Stateful persistent queries create one state store per partition, so too many partitions can result in an excessive number of state stores, each with a very thin shard. You need adequate partitions to parallelize your workload completely across all nodes in your cluster, but no more than that. Usually, a good balance is achieved with twice as many partitions as nodes in your cluster.
A given node in a ksqlDB deployment can handle more than one input partition, so partition counts don't need to be the same as the node count.
ksqlDB provides one of the easiest ways to compute aggregations over your topic data stored in Kafka. These aggregations are defined as persistent queries whose results are maintained within a ksqlDB table, optionally with a time window as a dimension. Since aggregations are inherently stateful, they rely heavily on local materialized state stores to accumulate ongoing aggregation results efficiently. These state stores maintain a local cache of current aggregate results for the subset of persistent query partitions that are assigned to a given node in a deployment.
Consolidate aggregation calls into as few persistent queries as possible¶
Frequently, aggregations aren't done in isolation, for example, a SUM call is often accompanied by a COUNT call. Whenever the aggregation grouping criteria, and, potentially, filtering criteria, are equivalent for multiple aggregations, you should combine these aggregate calls into the same persistent query. Aggregation consolidation can potentially avoid duplicate repartitioning in cases for which repartitioning is necessary, as well as minimize the number of state stores required for a given set of aggregations.

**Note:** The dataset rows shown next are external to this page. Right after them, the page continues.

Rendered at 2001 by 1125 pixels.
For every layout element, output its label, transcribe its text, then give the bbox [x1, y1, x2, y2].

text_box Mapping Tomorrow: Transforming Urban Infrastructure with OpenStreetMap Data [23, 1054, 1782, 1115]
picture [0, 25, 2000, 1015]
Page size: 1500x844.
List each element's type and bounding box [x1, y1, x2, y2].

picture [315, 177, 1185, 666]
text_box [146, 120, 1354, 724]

Avoid unnecessarily narrow window widths¶
Aggregations that use a WINDOW clause add dimensionality to the aggregation's grouping criteria. Think of the aggregation's WINDOW as an implicit grouping column. Each aggregation group requires local materialization, via state stores, of up to one row per grouping criteria, per window. For example, a window width of one hour will result in 24 times more windows than a window width of one day. As a result, the number of locally materialized rows required for a windowed aggregation is inversely proportional to the window's width. We recommend using aggregation windows with the widest width that your use case will allow.
ksqlDB provides rich support for joining together multiple streams and tables. While such join operations are relatively easy to express via SQL, in certain cases they can become expensive to execute internally.

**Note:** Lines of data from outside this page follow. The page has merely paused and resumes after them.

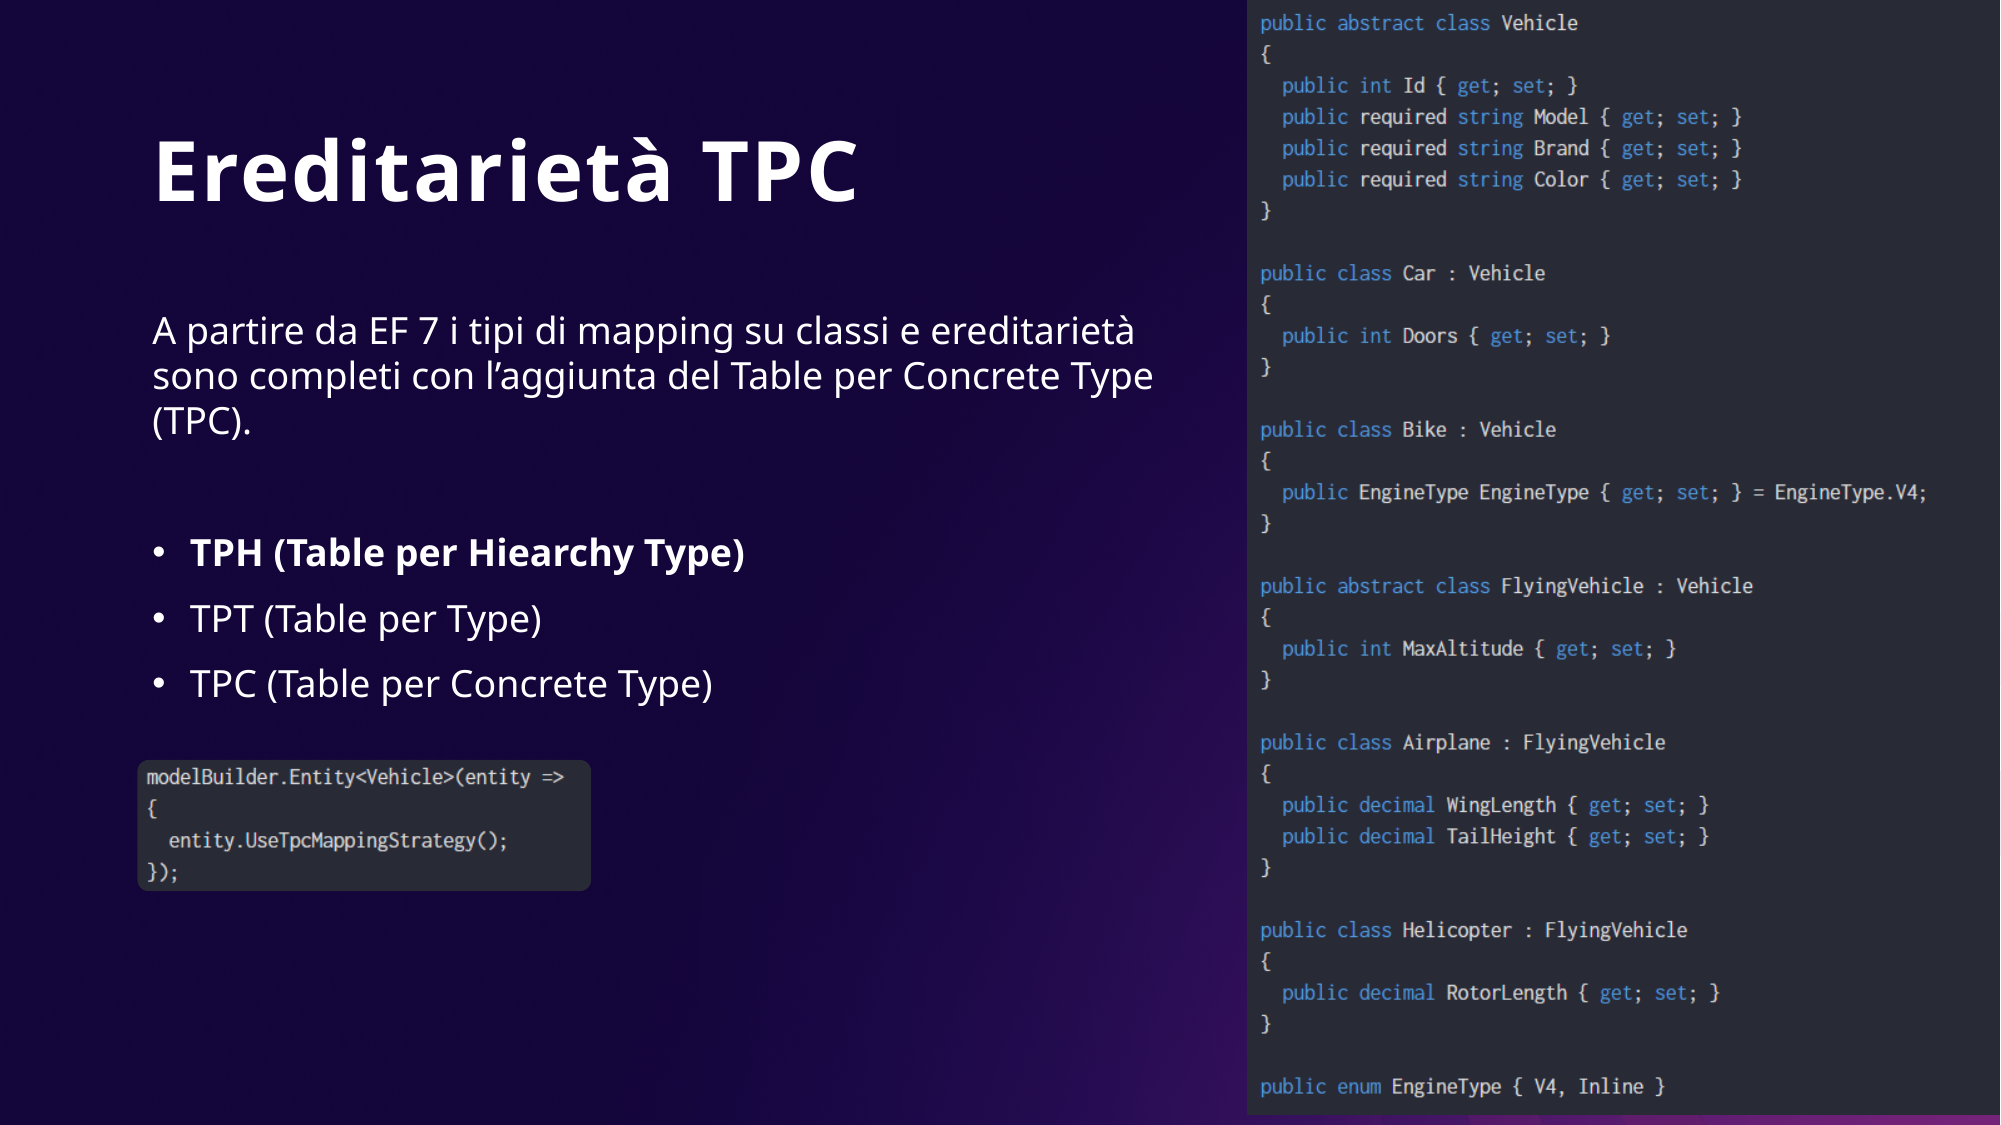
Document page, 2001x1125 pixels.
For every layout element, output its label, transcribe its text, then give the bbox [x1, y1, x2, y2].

list A partire da EF 7 i tipi di mapping su classi e ereditarietà sono completi con l’aggiunta del Table per Concrete Type (TPC). TPH (Table per Hiearchy Type) TPT (Table per Type) TPC (Table per Concrete Type) [137, 299, 1219, 1014]
picture [0, 0, 2001, 1125]
title Ereditarietà TPC [137, 59, 1247, 278]
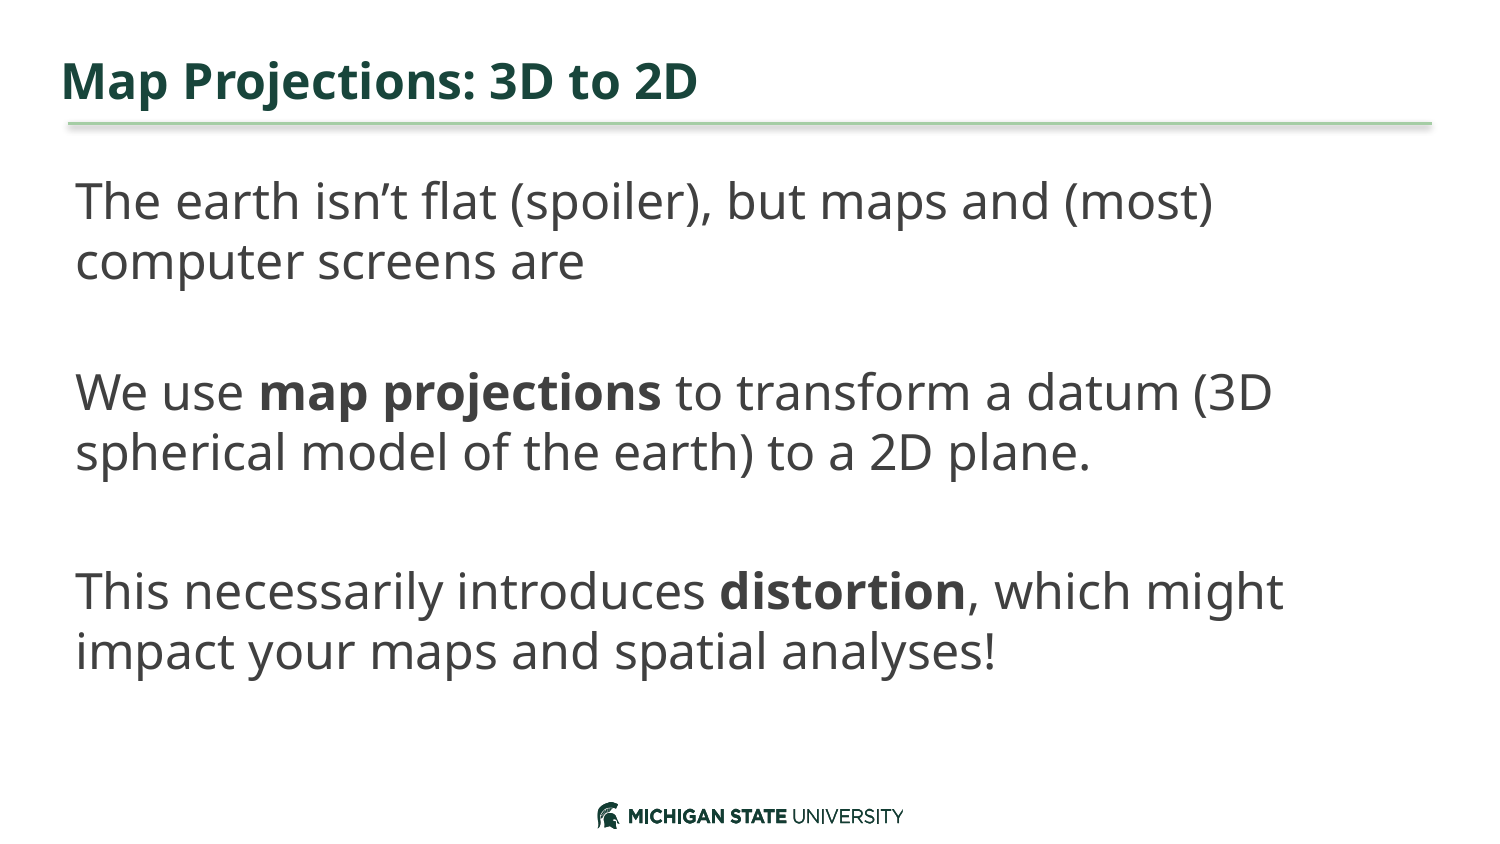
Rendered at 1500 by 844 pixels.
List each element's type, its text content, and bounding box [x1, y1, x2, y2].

title Map Projections: 3D to 2D [45, 34, 1425, 124]
list The earth isn’t flat (spoiler), but maps and (most) computer screens are We use map projections to transform a datum (3D spherical model of the earth) to a 2D plane. This necessarily introduces distortion, which might impact your maps and spatial analyses! [60, 162, 1425, 765]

Avoid unnecessarily wide join windows¶
Stream-stream joins require that you specify a window over which to perform the join. Records on each side of the join match only if they both occur within the specified window. The amount of local state required for a stream-stream join is directly proportional to the width of the join window. As a result, we recommend using stream-stream join window widths that are no wider than your use case permits.
Ensure both sides of a join are co-partitioned whenever possible¶
ksqlDB requires that both sides of a join operation are partitioned identically in order to guarantee that matching records are always processed by the same ksqlDB node. Whenever two input streams or tables are not co-partitioned, ksqlDB must perform an internal repartition, thereby duplicating topic data as well as network round trips issued by the persistent query that does the join.